Western powers insist they will not allow that to happen. But who knows how enemies react when cruise missiles start to fly? No Middle East war ends as desired; the American experience in Iraq and Afghanistan bears witness to that.
Some of the military planning took place at a top secret meeting in Jordan today of officials from neighboring countries, the US, Britain and France. The tight blanket of secrecy signals the seriousness of Western intent to severely punish the use of chemical weapons.
There is widespread agreement among Western and Asian countries, including Russia and China, that deployment of chemical weapons cannot be left unpunished. But both Moscow and Beijing disagree strongly that there is sufficient proof of their widespread use in Syria or that the rockets were fired by Assad’s forces.
This disagreement means that military intervention in Syria, however limited, cannot win approval in the UN Security Council because Russia and China will place vetoes. So Washington and its supporters will have to act on their own.
The legal rationale is available for intervention, whether massive or just a few cruise missiles, without Security Council approval. Pro-Syrian government fighters have fired rockets several times into Turkey, a key member of the Western NATO alliance. That allows Turkey to invoke help from the NATO allies similarly to the US, which asked them to help in Afghanistan after its homeland was attacked by terrorists trained there.

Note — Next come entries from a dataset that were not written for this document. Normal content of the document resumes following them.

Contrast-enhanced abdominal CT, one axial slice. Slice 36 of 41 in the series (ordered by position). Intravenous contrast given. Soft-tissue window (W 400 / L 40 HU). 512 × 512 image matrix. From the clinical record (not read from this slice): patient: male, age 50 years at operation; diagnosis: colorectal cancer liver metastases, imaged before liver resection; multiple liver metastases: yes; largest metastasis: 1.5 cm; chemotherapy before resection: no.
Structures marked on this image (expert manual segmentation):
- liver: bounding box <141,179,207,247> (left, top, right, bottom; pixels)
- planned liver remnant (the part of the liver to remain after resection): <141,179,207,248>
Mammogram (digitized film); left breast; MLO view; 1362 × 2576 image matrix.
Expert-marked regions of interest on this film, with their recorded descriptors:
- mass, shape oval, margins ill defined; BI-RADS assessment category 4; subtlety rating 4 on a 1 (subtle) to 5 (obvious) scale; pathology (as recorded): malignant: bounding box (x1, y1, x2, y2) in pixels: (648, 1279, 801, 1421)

Limited precision cruise missile strikes on Syrian government airfields, ammunition dumps and command and control centers would severely weaken the Assad regime without cost in American lives. That might turn his generals against him and force him to participate seriously in a Geneva peace conference. He could even negotiate his exit from power.

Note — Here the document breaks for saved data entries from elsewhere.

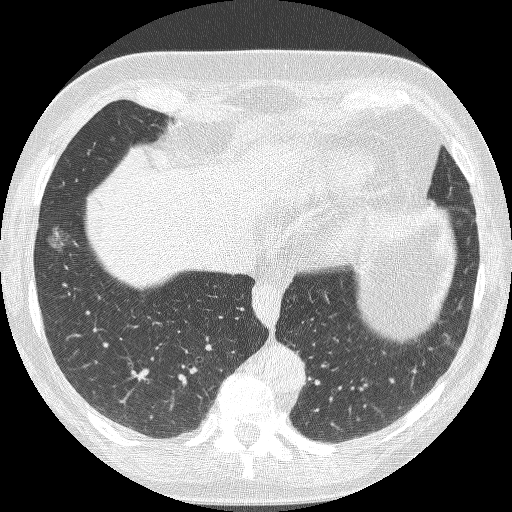
Axial slice from a low-dose chest CT screening exam; baseline screening round; lung window (W 1500 / L -600 HU); 1.25 mm slice thickness. Female participant, aged 68 years at enrolment. Current smoker at enrolment.
Expert reader's lesion annotation, bounding box <35,218,87,267> (left, top, right, bottom; pixels). Reader record for this screening exam (exam-level; its link to the box is not recorded): non-calcified nodule or mass ≥4 mm, right lower lobe, 16 × 12 mm, poorly defined margins, ground glass attenuation. Official screen result: positive, change unspecified: nodule(s) >= 4 mm or enlarging nodule(s), mass(es), or other non-specific abnormalities suspicious for lung cancer. Participant outcome: lung cancer diagnosed 406 days after this screen — bronchiolo-alveolar adenocarcinoma, NOS, right lower lobe, well differentiated (G1), stage IA (AJCC 6th edition), 13 mm at pathology.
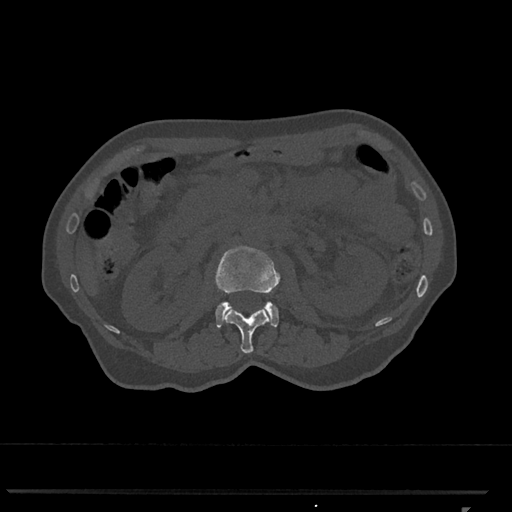
CT including the spine, one axial slice. Position 371 of 793 along the scan axis. Reconstruction kernel Br40s/3. Bone window (W 1800 / L 400 HU). 0.5 mm slice thickness. 512 × 512 image matrix, field of view 380 × 380 mm. Female patient, age 62 years. From the clinical record (not read from this slice): primary cancer: renal.
Annotated regions visible in this slice (semi-automatically segmented with operator editing):
- L1 vertebra: box from (x=223, y=306) to (x=271, y=354) px
- L2 vertebra: (x=215, y=246)–(x=280, y=328)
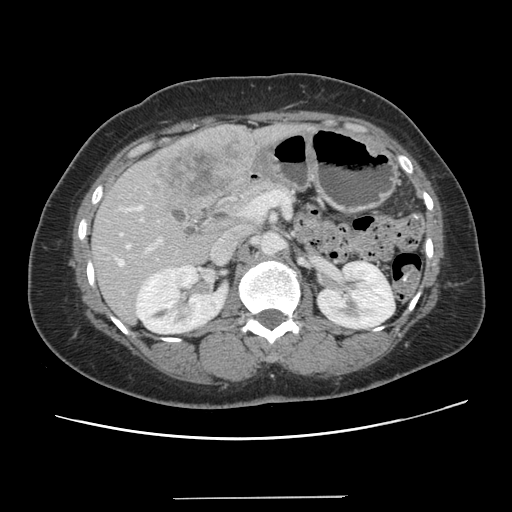
Contrast-enhanced abdominal CT, one axial slice. Position 63 of 141 along the scan axis. 120 kVp. Soft-tissue window (W 400 / L 40 HU). 2.5 mm slice thickness. 512 × 512 image matrix, field of view 366 × 366 mm. Case-level facts recorded for this patient, not image findings: patient: male, age 65 years at operation; diagnosis: colorectal cancer liver metastases, imaged before liver resection; multiple liver metastases: no; largest metastasis: 14.5 cm; chemotherapy before resection: yes.
Annotated regions visible in this slice (manually delineated by an expert):
- hepatic veins: bounding box <116,244,129,265> (left, top, right, bottom; pixels)
- liver: <92,125,299,323>
- planned liver remnant (the part of the liver to remain after resection): <91,213,215,323>
- portal vein (with intrahepatic branches): <120,206,161,252>
- liver metastasis: <150,138,247,202>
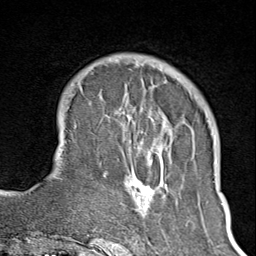
Breast MRI (dynamic contrast-enhanced), one axial slice; position 27 of 100 along the scan axis; cropped to one breast; dynamic contrast-enhanced series, time point 2 of 8 at this slice position (early post-contrast); 1.5 T; TE 1.8 ms, TR 4.3 ms; 2 mm slice thickness; 256 × 256 image matrix, field of view 180 × 180 mm. Female patient.
Annotated regions visible in this slice (semi-automatically segmented with operator editing):
- enhancing-tissue mask used for the functional tumour volume (all voxels passing the contrast-enhancement thresholds inside the analysis volume; usually the tumour): bounding box (x1, y1, x2, y2) in pixels: (102, 65, 168, 245)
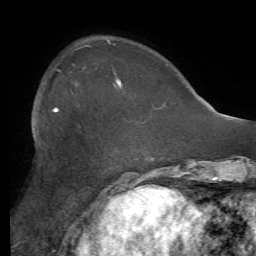
Breast MRI (dynamic contrast-enhanced), one axial slice; position 17 of 56 along the scan axis; cropped to one breast; dynamic contrast-enhanced series, time point 2 of 7 at this slice position (early post-contrast); 1.5 T; TE 4.1 ms, TR 8.3 ms; 2.4 mm slice thickness; 256 × 256 image matrix, field of view 180 × 180 mm. Female patient.
Annotated regions visible in this slice (semi-automatic segmentation, software-assisted and operator-edited):
- enhancing-tissue mask used for the functional tumour volume (all voxels passing the contrast-enhancement thresholds inside the analysis volume; usually the tumour): box from (x=54, y=109) to (x=57, y=112) px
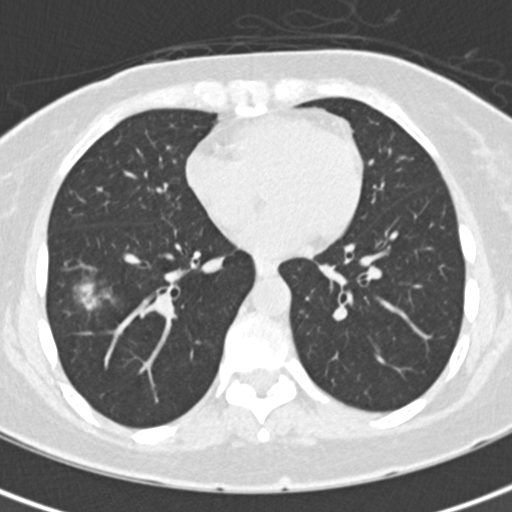
Axial slice from a low-dose chest CT screening exam; baseline annual screen; lung window (W 1500 / L -600 HU); 2 mm slice thickness. Female participant, aged 56 years at enrolment. Former smoker at enrolment.
Expert-annotated lung lesion, box from (x=62, y=270) to (x=127, y=327) px. The screening reader recorded 5 non-calcified nodules or masses ≥4 mm on this exam; which of them this box marks is not recorded.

Moscow sees such a negotiated exit as a desirable solution, so long as the post Assad Syria does not turn into a US satellite and Assad is not given a death sentence. But Washington cancelled talks on possible solutions with Russian diplomats at the Hague over the weekend because of the changed circumstances caused by the alleged chemical weapons use.
That injected bitterness and uncertainty in the joint efforts with Russia for the UN-sponsored peace conference on Syria, initiated earlier this year by Secretary of State John Kerry. Today, Damascus accused Kerry of lying when he insisted there was “undeniable” evidence of a large-scale chemical attack most probably launched by government forces. So prospects for the peace conference remain unclear.